Key Takeaways with Craig

CME Equity Index futures were lower overnight after news out of China suggested that their economy may be slowing hit the wire.  However, US Equity prices recovered throughout the day to end broadly higher.  At the money implied volatility in the E-mini S&P 500 options that expire in 30 days actually increased along with the increase in S&P 500 prices.  However, when we look at the 25 Delta Strikes, we find that implied in the Calls increased from 12.55% to 15.84%, while that in the Puts only increased from 18% to 19.6%.  This is the closest we’ve seen Calls trade to Puts in six months.
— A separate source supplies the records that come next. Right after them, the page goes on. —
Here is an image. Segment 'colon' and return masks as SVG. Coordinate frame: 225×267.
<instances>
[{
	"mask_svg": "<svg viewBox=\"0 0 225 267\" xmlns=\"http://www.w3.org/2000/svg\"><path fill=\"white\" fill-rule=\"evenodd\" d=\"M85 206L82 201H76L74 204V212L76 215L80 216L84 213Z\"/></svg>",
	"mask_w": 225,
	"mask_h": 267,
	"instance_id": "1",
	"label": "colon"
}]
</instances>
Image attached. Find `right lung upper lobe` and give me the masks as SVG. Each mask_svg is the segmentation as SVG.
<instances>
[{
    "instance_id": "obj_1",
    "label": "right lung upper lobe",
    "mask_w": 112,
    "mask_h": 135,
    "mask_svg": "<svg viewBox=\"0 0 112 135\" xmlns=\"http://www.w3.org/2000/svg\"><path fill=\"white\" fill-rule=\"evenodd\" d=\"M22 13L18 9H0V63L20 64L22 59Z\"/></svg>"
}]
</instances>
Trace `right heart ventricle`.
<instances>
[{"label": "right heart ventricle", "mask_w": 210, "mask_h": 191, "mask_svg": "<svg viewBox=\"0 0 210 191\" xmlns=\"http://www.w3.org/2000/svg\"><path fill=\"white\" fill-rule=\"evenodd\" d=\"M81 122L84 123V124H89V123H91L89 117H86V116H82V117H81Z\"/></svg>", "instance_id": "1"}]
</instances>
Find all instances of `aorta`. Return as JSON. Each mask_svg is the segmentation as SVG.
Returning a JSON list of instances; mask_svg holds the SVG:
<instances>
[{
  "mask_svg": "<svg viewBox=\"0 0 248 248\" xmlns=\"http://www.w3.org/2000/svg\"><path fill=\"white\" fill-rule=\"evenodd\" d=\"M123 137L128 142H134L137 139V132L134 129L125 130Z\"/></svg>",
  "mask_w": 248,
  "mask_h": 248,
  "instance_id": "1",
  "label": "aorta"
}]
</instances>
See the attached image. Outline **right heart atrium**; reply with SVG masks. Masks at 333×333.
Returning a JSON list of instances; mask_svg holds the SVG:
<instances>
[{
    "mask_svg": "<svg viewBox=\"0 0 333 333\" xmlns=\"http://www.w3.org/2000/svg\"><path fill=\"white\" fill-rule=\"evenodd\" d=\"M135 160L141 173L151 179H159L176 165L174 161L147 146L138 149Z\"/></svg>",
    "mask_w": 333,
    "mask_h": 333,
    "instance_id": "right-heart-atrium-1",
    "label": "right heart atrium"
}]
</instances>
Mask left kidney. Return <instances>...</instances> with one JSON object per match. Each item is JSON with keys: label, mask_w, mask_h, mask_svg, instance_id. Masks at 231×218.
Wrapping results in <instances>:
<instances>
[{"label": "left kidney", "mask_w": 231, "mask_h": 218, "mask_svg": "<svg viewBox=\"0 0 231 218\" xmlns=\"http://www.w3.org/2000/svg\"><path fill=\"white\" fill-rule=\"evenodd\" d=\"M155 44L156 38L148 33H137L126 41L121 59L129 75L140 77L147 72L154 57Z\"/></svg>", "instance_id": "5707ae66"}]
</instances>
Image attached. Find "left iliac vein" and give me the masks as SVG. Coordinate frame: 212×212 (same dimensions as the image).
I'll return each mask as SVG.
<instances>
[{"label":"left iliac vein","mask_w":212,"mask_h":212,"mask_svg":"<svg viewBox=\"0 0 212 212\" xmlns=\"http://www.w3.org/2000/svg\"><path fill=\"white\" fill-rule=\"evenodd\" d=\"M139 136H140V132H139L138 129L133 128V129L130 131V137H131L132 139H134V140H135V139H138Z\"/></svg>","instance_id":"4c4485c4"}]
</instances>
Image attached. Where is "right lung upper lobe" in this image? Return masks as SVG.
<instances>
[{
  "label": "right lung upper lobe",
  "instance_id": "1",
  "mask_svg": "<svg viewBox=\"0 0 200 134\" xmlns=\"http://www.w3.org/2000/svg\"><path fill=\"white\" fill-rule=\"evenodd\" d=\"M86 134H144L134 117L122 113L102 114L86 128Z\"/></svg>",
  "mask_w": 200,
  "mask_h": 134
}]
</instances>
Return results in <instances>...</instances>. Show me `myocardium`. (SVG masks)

According to  CME’s Micro Treasury futures, 2, 5 and 10-Year Yields were all down by about 5-6 basis points while the 30-Year Yield was little changed on the day.  The 2-Year continues to yield higher than the 10-Year, currently by about 40 basis points.  Despite this decline in yields, the US Dollar gained on most major currencies in CME’s FX futures markets; earlier in the day the Euro FX future was down by 1% versus the US Dollar, though it was trading off those lows in late afternoon action.

Finally, WTI Crude Oil also closed above earlier lows, but was still down by about 3% near the end of the day.  As you can see from the orange line in the top QuikStrike graph below, the price of WTI Crude Oil futures is trading near 6 month lows.  The lower QuikStrike graph is that of the 25 Delta Risk Reversal (Call Volatility minus Put Volatility) in the WTI Crude Oil options.  As you can see, after Calls traded by as much as nearly 25% higher than Puts back in March, the Puts are now trading about 6% higher than the Calls.